Melt the butter over medium heat in a small stock pot and saute the onion, mushroom, and ham in it. When the onions are nearly translucent, stir in the flour- coating everything well. Pour in the broth and stir immediately to blend out any lumps left by the flour. Salt and pepper and stir in the parsley. Bring this to a boil, stirring often. Add your peas and stir until the peas are done enough for your taste. Stir in the milk, continue stirring until it comes to a boil. Remove heat and serve.

If you want the soupy stuff to be the traditional green, take a potato masher and mash the soup just a bit and then stir, making sure the mashed peas are stirred up from the bottom of the pan. This will give it a green tint without making it a pureed soup.

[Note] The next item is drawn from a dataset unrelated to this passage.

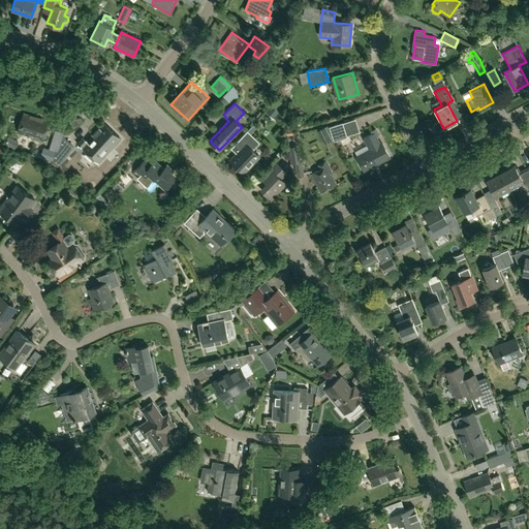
[(44,141),(51,122),(24,113),(18,131),(44,141)]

God is good- all the time. . . . 40.gif

September 11, 2010

Mexican Corn Bread Salad

Filed under: Leftovers, Side Dishes, Vegetables — ruralmomof3 @ 4:38 pm

This may seem like a weird combination but it is awesomely wonderful!  It’s kind of a Tex/Mex use up the leftovers kind of a salad but trust me, it is good!

The Recipe:

2 c. of thick Ranch dressing (if you make your’s from scratch use sour cream instead of buttermilk to make it thick OR just use what you have on hand)

6 corn bread muffins (or equivalent amount of corn bread)

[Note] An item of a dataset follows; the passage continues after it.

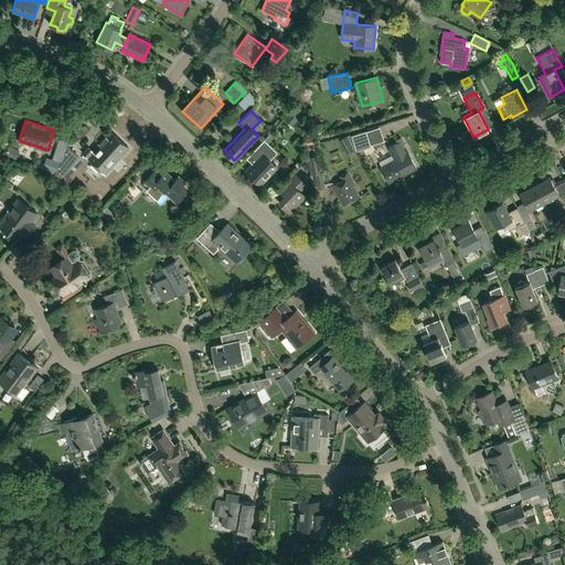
[(105,173),(129,148),(112,131),(94,151),(88,146),(83,152),(105,173)]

1-2 cans pinto, black, or blackeyed pea  beans, rinsed and drained

1 medium bell pepper, diced

1-2 can corn, drained or equivalent of thawed frozen corn

3 tomatoes, chopped

10 slices of bacon, cooked and crumbled

2 c. shredded cheese (chedder, colby, mexican or similar)

2-4 green onions, sliced thin

Crumble half of the cornbread into a bowl or cake pan.  In order, layer half of the remaining ingredients.  Repeat the corn bread, etc leaving the dressing, then onions and cheese for the very top.  Refrigerate for a couple hours or overnight and serve.

I dare you to try this and let me know what you think!!

May 25, 2010

Leftover Chicken Patties

Filed under: Leftovers, Poultry, Uncategorized — ruralmomof3 @ 6:53 am
I found the basic idea for this recipe out of the recipes that came with a “patty maker”. This is a great recipe for using up leftover cooked chicken or other poultry. I’ve not tried it with leftover or canned fish yet but I’m guessing it would work for that too. We had these for supper last night on buns. I had mine with mayonnaise and the kids had theirs with barbecue sauce.

2 c. cooked chicken, ground or finely chopped (I used a food chopper)
1/2 c. finely chopped onion
1 Tbl parsley (less if using dry)
1/2 tsp salt
1/2 tsp pepper
1-2 tsp dill weed (optional)
2 Tbl flour
1 egg

Combine everything but egg, coating all with the flour. Then add in the egg and mix with hands as for meatloaf. Shape into 3-5 patties and fry like hamburgers using a greased skillet. I found that these hold their shape best if refrigerated for a couple hours.

We ate ours on buns but the original recipe suggested serving as a main dish with cream soup or white sauce drizzled on top. I might try them with some shredded cheese added (when I was a kid we had “tuna cups” that were much like this but had cheese in them).